● Your instructions:
Print the lines from the one containing "pose: elev=279.2 azim=151.8" up to and including the one containing "Dot at: (158, 219)", copying each word for word and leaving out the pictures.

● Material for this exercise:
- - - - -

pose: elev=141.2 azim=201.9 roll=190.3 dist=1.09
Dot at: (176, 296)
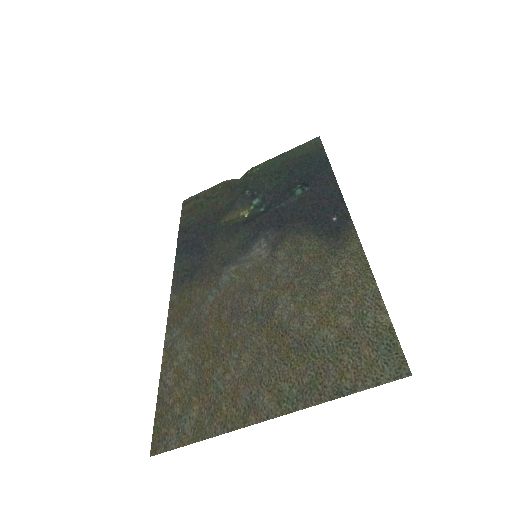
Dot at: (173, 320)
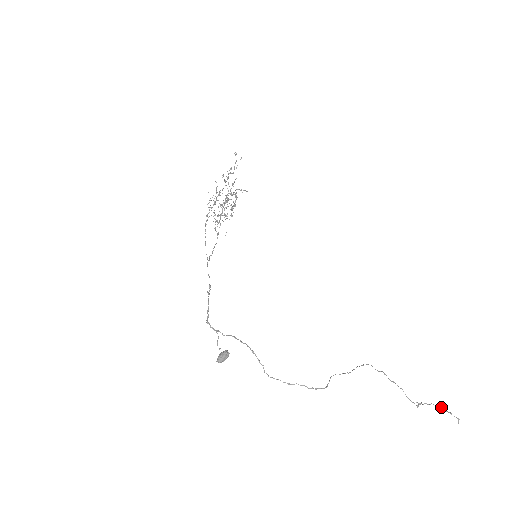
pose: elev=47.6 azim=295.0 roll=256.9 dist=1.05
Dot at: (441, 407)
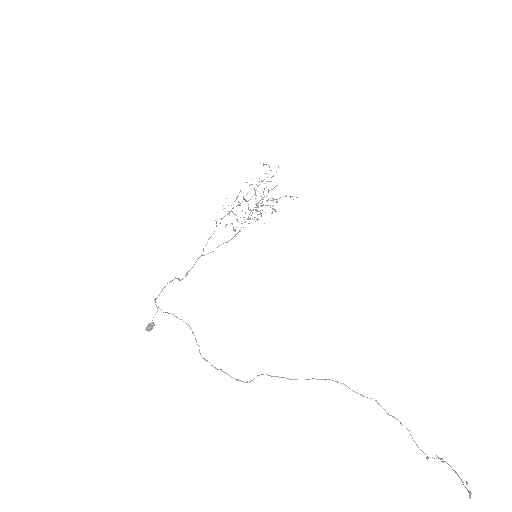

- - - - -

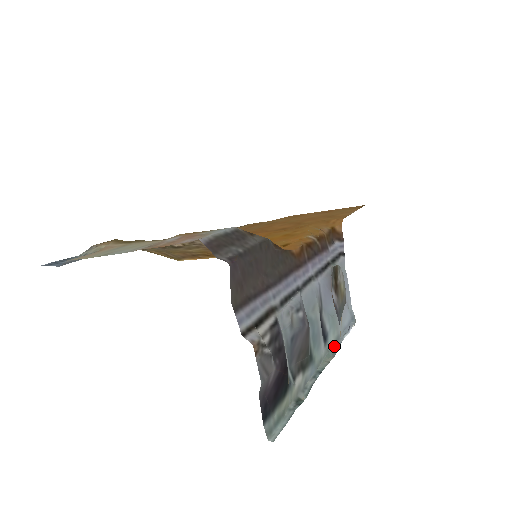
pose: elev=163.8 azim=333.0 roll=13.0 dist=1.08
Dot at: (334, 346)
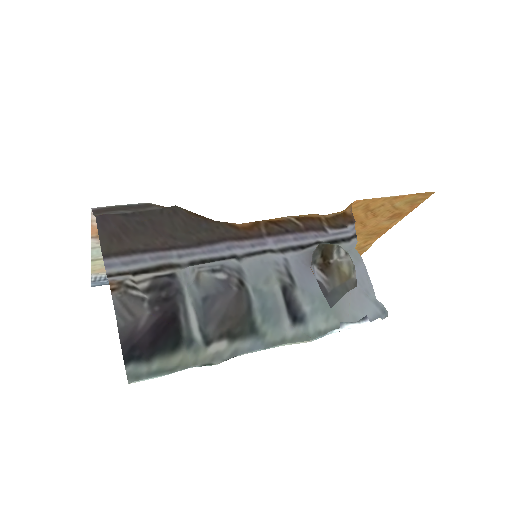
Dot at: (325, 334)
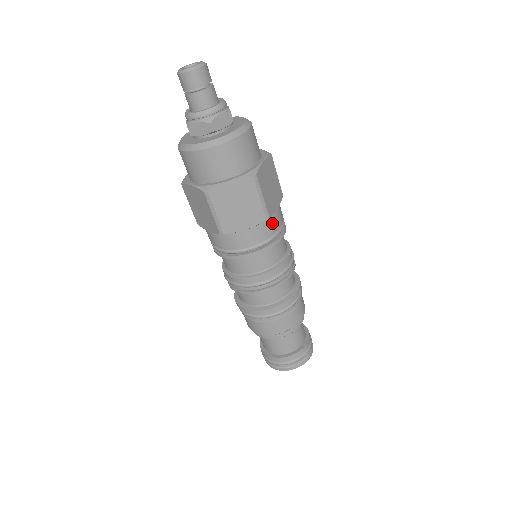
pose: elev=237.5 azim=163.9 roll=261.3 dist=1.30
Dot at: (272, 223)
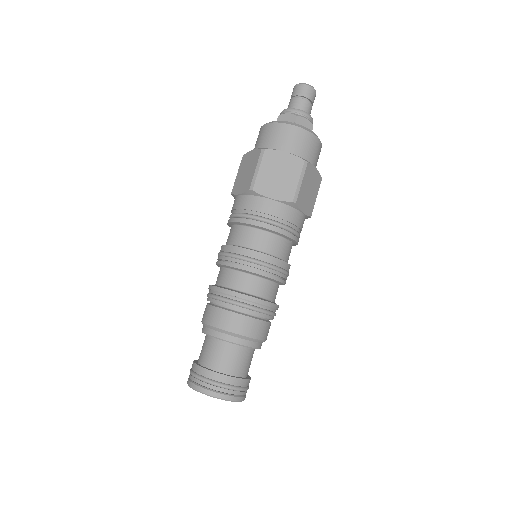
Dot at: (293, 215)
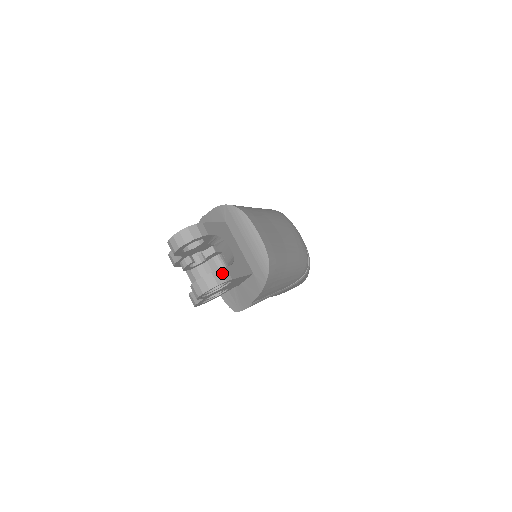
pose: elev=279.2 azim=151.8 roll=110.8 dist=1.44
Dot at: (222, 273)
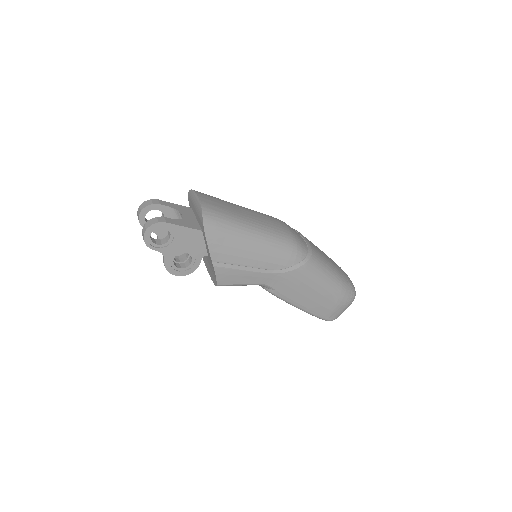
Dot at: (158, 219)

- - - - -

● Written answer:
pose: elev=279.2 azim=151.8 roll=110.8 dist=1.44
Dot at: (222, 273)
Dot at: (158, 219)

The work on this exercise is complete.